L’existence de la famille Elrod ne présentait aucun avantage pour l’Archiduc. Cependant, si Eileen était exécutée pour des infractions liées aux dr*gues, Cesare en subirait l’humiliation. Ses opposants politiques profiteraient de cette occasion pour ternir sa réputation.
Il semblait donc vouloir détourner l’attention du scandale en mettant en avant le mariage de l’Archiduc et la grande cérémonie de victoire, tout en effaçant toute preuve des actions d’Eileen.
Mais tout cela ne pouvait pas être purement politique. Cesare considérait Eileen comme une alliée fiable.
Bien qu’elle ne vienne pas d’une famille pouvant lui apporter du pouvoir par alliance, elle était au moins quelqu’un qui ne le trahirait pas—ni au sens figuré, ni au sens propre.
Cette confiance de Cesare en Eileen venait entièrement de sa mère.
Eileen n’avait pas toujours été l’aînée de la famille Elrod. À sa naissance, sa mère avait déjà eu un premier enfant, mais ce dernier était mort peu après.

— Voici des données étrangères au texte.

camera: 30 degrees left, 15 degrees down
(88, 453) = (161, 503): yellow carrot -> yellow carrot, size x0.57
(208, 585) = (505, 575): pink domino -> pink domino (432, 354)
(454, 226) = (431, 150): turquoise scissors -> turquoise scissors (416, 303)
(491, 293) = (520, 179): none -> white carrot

Après cette tragédie, sa mère avait rejoint le Palais Impérial et était devenue la nourrice de Cesare. Elle avait su dès le premier regard que c’était son destin. Elle vénérait Cesare comme s’il était un enfant envoyé par Dieu.
En réalité, il semblait absurde de confier le nouveau prince à une femme qui venait de perdre son propre fils.
Mais la raison pour laquelle la mère d’Eileen avait été choisie était évidente : Cesare était un prince abandonné.
Le défunt empereur avait eu un nombre excessif d’enfants. Rien que les héritiers officiellement reconnus dépassaient la douzaine. Quant à Cesare, né hors mariage, il avait été rejeté de tous.
Pour survivre, il avait dû trahir et être trahi à maintes reprises.
Dans ce cycle sans fin, la mère d’Eileen avait été l’une des rares personnes à lui rester fidèle jusqu’à son dernier souffle.
Elle était l’une des seules en qui Cesare avait une confiance absolue.
Grâce à elle, sa fille, Eileen, avait trouvé refuge dans ce cercle restreint de confiance.